As a general rule, to qualify for a GCA the following criteria must be met:
the nominee must have acted with bravery and courage to assist the Police or other member(s) of the public; in preventing or detecting a crime or in apprehending the culprit(s) in the case(s) where there is an intent or an attempt to commit a crime; or in protecting of life; and the degree of assistance rendered must have been material and of substantial value.

In Oct 2017, 13-year-old student Khan M Hanif spotted a male who was fleeing after snatching a wrist bag from a passerby. Khan followed the male for 3 minutes and subdued the male with assistance from two other passers-by. The male was eventually convicted of “Theft”. Khan thus received the Good Citizen Award for his action.

== Notable cases ==
=== Tai Wai garage attack ===
In November 2018, a 42-year-old man, Ho Sin-hang, allegedly broke into a garage on Shing Hing Street, Tai Wai and damaged a vehicle thereat with two other masked accomplices. Three garage workers witnessed the incident; they chased and subdued Ho. During the course, Ho reportedly cried out “I can not breathe” before he lost his consciousness, and lately certified dead upon hospitalised. The three garage workers were, as a result, arrested for “manslaughter”. Though the autopsy report showed that the deceased had consumed dangerous drugs before, putting his actual cause of death into unknown and causing the prosecutions to drop their charges, the three garage workers had already lost their freedom from being remanded in jail for more than four months.

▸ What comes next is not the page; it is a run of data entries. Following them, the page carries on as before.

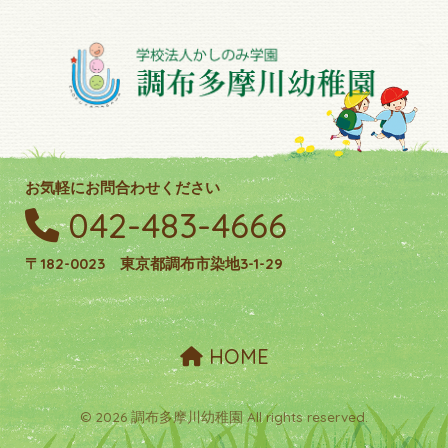
お気軽にお問合わせください
042-483-4666
〒182-0023 東京都調布市染地3-1-29
HOME
© 2026 調布多摩川幼稚園 All rights reserved.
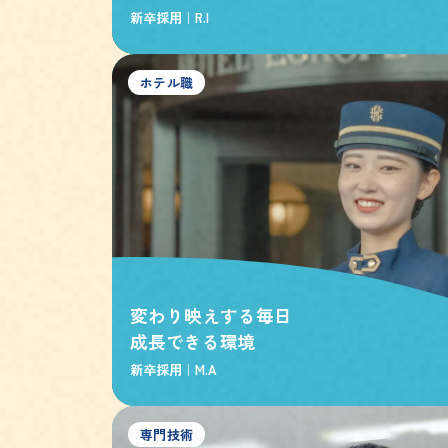
新卒採用｜
R.I
ホテル職
変わり映えする毎日
成長できる環境
新卒採用｜
M.A
専門技術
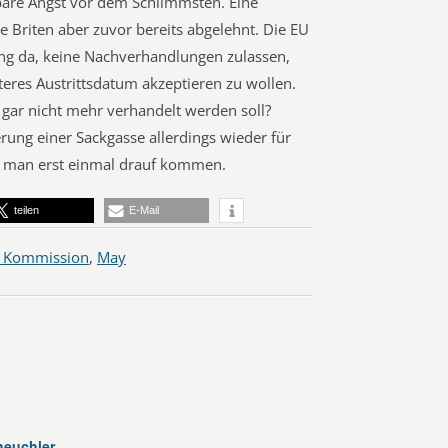
tbare Angst vor dem Schlimmsten. Eine
e Briten aber zuvor bereits abgelehnt. Die EU
tung da, keine Nachverhandlungen zulassen,
äteres Austrittsdatum akzeptieren zu wollen.
ar nicht mehr verhandelt werden soll?
rung einer Sackgasse allerdings wieder für
s man erst einmal drauf kommen.
teilen
E-Mail
 Kommission
,
May
heuchler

=== Unlawful detention of reporter Fu Guohao in HK International Airport ===

In August 2019, a Global Times reporter Fu Guohao was surrounded by protesters at the Hong Kong International Airport when he refused to show his press pass after being seen taking close-up photos of demonstrators. They tied Fu’s hands to a trolley with zip ties, kicked and hit Fu with umbrellas repeatedly for hours. Fu was also insulted by shining flashlights in his eyes and pouring water on him and searched by protestors. Protestors also denied Fu from any medical support by paramedics until 12.20am of the following morning when paramedics managed to rescue him.

When Democrats Lawmaker Fernando Cheung was asked to comment on such assault, Cheung said if any person saw Fu doing illegal acts, he could execute his civil arrest power and bring him to Police or the Airport Authority. But he latterly admitted that he could not witness Fu engaging in any illegal activities. This triggers a hot debate on citizen’s arrest and the legal red line of unlawful detention.

Video footage of protestors' attack on Fu showed him shouting, "I support the Hong Kong police: you can beat me now!" (in Chinese) as protestors tied him up.' His words became a viral online expression of pro-establishment support among mainland Chinese. A common mainland perspective is that protestors' attack on Fu marked a peak in the violence of the 2019-2020 Hong Kong protests.

=== Theft arrest in Taipo ===
In October 2021, a woman was caught allegedly shoplifting in a supermarket in Taipo Market. Upon being intercepted by the supermarket staff, the woman immediately escaped and was stopped by another passer-by. The party was lately surrounded by angry crowds, criticising the supermarket staff as “unlawful detention.” The clip went viral and triggered a heated debate against the difference between the citizen’s arrest and illegal detention.